In this case, when the latch memory 22 is reset by the output of the zero detector 13, the difference between the current field and the integral value of the inter-frame motion vector one field before is newly stored in the latch memory 22, and from the next The difference between the integral value of the interframe motion vector in the current field and the interframe motion vector in the previous field stored in the latch memory 22 is obtained from the subtracter 21, and this is output as the interfield motion vector at the terminal 18. Ru. Even in the motion vector conversion circuit having such a configuration, it is possible to obtain an accurate inter-field motion vector, just like the motion vector conversion circuit shown in FIG.

As described above, according to the present invention, an inter-frame motion vector is converted into an inter-field motion vector, and based on this, the image information of the current field and the image information of one field before are superimposed by matching their relative positions. , inter-field interpolation, which was conventionally applicable only to still images, can now be performed on images that are translated in parallel due to camera movement, etc., making it possible to reproduce sub-Nyquist sampled images with extremely high quality. becomes possible.

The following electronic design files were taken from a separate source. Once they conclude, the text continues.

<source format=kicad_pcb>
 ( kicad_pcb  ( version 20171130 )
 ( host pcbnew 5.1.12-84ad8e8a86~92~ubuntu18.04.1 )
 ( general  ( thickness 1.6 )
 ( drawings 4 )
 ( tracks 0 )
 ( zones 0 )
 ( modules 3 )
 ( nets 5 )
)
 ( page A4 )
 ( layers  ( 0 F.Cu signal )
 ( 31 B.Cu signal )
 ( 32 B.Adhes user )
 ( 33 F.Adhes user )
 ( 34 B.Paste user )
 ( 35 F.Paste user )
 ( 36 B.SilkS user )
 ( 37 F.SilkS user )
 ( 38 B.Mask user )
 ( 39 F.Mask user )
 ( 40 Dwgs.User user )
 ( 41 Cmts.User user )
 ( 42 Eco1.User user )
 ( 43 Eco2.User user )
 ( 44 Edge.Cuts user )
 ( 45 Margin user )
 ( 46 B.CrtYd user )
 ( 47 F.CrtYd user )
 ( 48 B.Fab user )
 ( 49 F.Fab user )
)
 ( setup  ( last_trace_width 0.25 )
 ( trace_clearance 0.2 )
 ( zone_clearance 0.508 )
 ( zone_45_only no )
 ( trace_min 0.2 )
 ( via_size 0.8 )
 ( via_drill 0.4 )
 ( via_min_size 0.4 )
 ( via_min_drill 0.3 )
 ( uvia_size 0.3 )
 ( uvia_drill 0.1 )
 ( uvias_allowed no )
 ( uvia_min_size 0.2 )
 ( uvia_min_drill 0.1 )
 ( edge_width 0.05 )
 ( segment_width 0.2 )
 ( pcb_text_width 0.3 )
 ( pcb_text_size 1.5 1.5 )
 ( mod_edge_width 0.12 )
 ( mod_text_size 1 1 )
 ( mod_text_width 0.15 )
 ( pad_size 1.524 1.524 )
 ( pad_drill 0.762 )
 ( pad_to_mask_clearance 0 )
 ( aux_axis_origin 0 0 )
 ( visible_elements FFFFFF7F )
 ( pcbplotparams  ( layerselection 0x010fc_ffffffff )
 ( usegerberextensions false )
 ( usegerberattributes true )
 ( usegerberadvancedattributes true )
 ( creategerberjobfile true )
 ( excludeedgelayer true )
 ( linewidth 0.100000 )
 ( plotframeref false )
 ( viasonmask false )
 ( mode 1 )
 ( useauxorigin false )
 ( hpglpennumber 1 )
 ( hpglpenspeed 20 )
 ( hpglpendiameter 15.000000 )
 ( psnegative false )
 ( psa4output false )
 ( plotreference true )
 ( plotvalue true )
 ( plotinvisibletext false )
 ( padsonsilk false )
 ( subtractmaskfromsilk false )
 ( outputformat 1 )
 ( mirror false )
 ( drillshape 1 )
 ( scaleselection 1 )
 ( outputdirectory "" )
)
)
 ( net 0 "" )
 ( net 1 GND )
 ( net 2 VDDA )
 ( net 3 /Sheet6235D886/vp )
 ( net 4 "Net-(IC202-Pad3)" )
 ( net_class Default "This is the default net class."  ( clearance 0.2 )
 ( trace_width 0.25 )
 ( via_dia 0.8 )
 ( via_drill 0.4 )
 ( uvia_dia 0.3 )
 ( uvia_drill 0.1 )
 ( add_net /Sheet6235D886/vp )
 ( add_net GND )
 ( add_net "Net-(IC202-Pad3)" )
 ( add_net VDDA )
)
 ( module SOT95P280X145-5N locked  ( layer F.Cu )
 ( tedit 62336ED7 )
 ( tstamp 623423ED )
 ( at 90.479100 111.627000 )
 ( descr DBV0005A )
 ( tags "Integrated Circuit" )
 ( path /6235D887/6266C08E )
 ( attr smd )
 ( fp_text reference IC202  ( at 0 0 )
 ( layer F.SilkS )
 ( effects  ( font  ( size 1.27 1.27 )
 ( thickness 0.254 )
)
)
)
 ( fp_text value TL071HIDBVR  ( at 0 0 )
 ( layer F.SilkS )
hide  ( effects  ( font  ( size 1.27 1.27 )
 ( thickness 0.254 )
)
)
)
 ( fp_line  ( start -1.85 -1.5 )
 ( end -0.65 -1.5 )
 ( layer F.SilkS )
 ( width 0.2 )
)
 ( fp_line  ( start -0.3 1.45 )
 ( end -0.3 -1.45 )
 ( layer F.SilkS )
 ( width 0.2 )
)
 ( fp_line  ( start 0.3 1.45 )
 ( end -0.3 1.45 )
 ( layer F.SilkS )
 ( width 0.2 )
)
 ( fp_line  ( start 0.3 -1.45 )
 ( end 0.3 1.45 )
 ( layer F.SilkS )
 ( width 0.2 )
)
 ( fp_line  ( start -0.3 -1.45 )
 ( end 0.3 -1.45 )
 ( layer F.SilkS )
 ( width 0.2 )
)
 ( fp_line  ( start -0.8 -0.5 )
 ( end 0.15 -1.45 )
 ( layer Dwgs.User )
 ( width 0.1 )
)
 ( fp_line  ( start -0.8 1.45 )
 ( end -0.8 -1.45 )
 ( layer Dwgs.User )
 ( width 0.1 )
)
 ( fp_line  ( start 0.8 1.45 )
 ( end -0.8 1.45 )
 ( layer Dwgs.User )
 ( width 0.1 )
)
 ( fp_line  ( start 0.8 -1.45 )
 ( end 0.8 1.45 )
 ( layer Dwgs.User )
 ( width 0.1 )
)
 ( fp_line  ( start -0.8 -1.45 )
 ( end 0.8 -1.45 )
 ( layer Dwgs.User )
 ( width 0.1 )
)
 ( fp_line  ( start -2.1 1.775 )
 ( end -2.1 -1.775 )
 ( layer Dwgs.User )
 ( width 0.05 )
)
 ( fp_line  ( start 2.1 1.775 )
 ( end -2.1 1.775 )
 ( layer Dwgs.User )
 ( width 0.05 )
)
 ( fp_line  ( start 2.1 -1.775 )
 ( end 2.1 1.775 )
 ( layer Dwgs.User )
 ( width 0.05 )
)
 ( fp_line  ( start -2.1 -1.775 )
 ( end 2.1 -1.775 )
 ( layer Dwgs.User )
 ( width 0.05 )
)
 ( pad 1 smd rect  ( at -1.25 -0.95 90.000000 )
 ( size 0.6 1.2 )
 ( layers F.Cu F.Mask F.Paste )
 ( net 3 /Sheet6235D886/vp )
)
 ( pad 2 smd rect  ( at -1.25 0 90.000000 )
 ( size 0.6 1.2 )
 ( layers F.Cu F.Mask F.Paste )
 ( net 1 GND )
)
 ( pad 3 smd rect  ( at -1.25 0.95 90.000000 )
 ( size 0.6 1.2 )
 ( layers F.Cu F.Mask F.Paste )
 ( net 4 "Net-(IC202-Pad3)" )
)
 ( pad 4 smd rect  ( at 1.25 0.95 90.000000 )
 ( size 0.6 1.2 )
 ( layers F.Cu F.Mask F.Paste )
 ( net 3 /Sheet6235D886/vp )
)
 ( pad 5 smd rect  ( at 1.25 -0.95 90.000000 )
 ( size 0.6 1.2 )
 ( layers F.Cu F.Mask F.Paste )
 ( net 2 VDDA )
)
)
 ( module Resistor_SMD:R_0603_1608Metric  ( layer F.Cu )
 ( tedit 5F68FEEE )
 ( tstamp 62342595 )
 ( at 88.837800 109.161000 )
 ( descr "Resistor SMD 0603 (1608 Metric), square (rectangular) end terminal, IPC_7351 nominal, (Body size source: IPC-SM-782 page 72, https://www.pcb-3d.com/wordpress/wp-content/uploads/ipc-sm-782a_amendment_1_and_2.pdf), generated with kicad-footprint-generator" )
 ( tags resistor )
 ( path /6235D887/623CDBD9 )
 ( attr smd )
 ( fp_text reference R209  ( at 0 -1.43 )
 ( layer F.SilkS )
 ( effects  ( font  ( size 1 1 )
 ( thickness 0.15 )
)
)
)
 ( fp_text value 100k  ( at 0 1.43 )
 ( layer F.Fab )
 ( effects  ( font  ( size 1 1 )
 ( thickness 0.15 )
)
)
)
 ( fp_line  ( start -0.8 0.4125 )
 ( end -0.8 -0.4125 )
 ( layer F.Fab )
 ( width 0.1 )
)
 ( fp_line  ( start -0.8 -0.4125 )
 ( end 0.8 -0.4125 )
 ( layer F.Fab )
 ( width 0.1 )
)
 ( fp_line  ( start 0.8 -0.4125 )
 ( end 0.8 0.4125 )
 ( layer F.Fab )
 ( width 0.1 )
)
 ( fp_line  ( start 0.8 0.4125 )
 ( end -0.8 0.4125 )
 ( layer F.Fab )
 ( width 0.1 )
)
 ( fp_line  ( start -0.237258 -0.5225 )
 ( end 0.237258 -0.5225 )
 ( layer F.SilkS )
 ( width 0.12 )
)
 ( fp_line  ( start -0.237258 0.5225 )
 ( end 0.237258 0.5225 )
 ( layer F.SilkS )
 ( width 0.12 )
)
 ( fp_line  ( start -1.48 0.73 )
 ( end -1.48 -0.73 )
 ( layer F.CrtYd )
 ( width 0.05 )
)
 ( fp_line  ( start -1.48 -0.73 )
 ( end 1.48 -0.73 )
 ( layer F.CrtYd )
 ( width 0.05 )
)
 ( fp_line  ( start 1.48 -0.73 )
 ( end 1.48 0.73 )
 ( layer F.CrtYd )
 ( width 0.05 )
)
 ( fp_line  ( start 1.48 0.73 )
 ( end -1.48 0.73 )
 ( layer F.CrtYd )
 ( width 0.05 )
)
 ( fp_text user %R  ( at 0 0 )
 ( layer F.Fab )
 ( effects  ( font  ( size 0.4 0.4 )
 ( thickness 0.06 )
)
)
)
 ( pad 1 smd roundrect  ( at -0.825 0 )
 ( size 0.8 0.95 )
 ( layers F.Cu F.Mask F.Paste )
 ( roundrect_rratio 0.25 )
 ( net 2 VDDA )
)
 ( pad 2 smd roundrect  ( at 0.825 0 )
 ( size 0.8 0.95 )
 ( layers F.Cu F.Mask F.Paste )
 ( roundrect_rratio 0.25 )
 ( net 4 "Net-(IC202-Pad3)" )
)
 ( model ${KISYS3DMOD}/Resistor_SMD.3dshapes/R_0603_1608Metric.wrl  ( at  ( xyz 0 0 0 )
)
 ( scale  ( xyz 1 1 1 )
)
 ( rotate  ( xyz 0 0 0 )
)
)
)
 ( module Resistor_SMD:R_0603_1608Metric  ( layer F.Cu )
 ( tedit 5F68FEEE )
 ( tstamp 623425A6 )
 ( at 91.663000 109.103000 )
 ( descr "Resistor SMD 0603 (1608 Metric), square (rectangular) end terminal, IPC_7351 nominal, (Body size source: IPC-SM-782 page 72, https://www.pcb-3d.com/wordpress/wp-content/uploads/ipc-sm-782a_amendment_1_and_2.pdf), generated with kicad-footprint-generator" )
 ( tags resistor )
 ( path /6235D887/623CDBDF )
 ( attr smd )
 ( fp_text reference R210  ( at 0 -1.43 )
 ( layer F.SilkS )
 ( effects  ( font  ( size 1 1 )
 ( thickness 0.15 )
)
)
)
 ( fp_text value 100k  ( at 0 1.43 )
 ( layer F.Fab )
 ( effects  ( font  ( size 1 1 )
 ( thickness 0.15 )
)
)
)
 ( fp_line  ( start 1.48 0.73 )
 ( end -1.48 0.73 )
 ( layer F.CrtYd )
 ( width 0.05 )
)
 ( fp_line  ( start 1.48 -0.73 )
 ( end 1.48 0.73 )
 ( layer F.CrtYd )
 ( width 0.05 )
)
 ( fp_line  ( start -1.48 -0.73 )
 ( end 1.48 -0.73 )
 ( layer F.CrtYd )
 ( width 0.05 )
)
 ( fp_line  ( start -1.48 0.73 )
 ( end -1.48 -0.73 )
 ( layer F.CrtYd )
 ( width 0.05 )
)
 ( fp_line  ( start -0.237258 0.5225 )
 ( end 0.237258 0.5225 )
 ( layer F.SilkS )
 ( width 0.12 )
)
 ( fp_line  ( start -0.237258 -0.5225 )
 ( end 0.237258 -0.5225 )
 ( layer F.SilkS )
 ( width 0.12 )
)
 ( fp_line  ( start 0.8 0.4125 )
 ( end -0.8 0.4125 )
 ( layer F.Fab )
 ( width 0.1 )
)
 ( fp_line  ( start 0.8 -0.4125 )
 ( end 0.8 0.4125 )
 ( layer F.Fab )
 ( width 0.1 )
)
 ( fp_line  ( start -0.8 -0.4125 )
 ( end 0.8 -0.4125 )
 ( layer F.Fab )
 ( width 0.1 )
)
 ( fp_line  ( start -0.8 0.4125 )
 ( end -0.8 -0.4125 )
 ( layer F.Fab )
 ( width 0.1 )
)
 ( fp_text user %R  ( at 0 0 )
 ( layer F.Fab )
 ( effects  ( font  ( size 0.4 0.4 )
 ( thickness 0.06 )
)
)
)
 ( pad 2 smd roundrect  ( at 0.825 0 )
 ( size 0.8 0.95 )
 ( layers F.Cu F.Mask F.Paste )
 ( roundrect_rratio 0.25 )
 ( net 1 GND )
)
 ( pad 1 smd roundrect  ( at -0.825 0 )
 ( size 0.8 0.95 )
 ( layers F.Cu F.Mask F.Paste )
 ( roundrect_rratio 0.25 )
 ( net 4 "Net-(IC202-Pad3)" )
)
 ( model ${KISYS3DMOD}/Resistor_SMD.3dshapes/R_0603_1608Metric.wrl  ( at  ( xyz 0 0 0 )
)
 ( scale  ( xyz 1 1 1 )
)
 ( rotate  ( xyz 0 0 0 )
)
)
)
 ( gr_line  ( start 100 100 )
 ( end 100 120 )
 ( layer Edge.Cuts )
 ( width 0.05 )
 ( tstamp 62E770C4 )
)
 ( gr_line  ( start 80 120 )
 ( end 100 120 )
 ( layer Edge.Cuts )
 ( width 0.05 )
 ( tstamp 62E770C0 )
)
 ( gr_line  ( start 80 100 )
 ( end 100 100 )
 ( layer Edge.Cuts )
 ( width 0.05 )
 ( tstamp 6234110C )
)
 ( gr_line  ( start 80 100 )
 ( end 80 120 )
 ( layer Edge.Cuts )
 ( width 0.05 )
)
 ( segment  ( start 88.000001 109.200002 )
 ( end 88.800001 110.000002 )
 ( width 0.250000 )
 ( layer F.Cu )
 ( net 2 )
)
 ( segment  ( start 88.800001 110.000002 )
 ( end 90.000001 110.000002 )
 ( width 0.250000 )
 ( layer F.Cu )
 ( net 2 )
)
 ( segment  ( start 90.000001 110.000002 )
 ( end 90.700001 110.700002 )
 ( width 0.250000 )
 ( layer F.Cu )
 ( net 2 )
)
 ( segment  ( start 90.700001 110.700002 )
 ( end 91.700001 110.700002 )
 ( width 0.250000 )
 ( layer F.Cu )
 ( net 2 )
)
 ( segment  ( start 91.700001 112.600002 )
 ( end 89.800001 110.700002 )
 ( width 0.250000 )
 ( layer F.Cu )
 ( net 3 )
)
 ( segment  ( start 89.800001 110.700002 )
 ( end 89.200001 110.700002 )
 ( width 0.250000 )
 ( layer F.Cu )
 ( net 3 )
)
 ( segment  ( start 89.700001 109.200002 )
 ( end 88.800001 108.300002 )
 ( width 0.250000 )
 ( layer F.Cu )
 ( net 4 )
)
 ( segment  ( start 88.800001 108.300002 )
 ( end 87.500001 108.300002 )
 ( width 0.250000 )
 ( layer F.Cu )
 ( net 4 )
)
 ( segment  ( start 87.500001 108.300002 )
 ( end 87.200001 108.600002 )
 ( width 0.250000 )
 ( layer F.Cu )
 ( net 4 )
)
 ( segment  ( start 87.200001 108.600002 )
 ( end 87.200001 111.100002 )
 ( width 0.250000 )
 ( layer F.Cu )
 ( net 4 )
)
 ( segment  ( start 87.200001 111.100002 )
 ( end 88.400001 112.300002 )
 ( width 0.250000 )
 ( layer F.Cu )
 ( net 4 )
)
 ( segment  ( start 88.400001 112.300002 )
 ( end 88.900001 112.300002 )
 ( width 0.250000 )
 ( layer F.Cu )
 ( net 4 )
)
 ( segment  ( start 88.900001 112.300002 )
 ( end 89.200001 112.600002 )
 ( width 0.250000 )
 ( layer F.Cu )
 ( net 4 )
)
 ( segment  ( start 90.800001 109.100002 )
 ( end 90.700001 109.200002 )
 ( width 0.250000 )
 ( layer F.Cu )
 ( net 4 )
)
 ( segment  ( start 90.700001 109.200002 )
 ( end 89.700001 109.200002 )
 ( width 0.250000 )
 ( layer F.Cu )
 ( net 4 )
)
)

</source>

Note that the present invention is not limited to the above-described embodiments; for example, in the embodiment, field interpolation for image information in which one frame is composed of two fields has been described, but the present invention is applicable to fields in which one frame consists of 3 fields. It can also be applied to image information consisting of a larger number of fields. Also,
The specific configuration of the motion vector conversion circuit is not limited to the above example, but may be a simple one in which, for example, the average value of inter-frame motion vectors in two temporally consecutive frames is used as an inter-field motion vector. It doesn't matter. In addition, the present invention can be modified in various ways without departing from the gist thereof.

[Brief explanation of drawings]

FIG. 1 is a block diagram showing the configuration of an interfield interpolation device according to an embodiment of the present invention, FIG. 2 is a block diagram showing an example of a motion vector conversion circuit in the interfield interpolation device of the present invention, and FIG. FIG. 3 is a block diagram showing another example of a motion vector conversion circuit. 1... Image information input terminal, 2... Field memory, 3... Interpolation filter, 4... Output terminal, 5...
Inter-frame motion vector detection circuit, 12, 20... Integrating circuit, 13... Zero detector, 14... Adder, 1
5.16°22...Latch memory, 17.21...
Subtractor.

Claims (2)

[Claims] (1) A motion vector detection means that receives image information that constitutes one frame with n fields by line interlacing and detects an interframe motion vector that indicates the amount of parallel movement of the entire image between temporally consecutive frames, and this means motion vector conversion means for converting the inter-frame motion vector obtained by 1. An interfield interpolation device comprising: interpolation means for overlapping image information of a field with image information of one field prior to the image information of the field while aligning relative positions thereof. (2) The motion vector conversion means includes means for integrating an inter-frame motion vector, and converts the difference between the integral value obtained from the integrating means in the current field and the integral value obtained one field before the inter-frame motion vector into an inter-field motion vector. and means for resetting the integrating means when the inter-frame motion vector continuously shows zero a predetermined number of times. Interfield interpolator as described.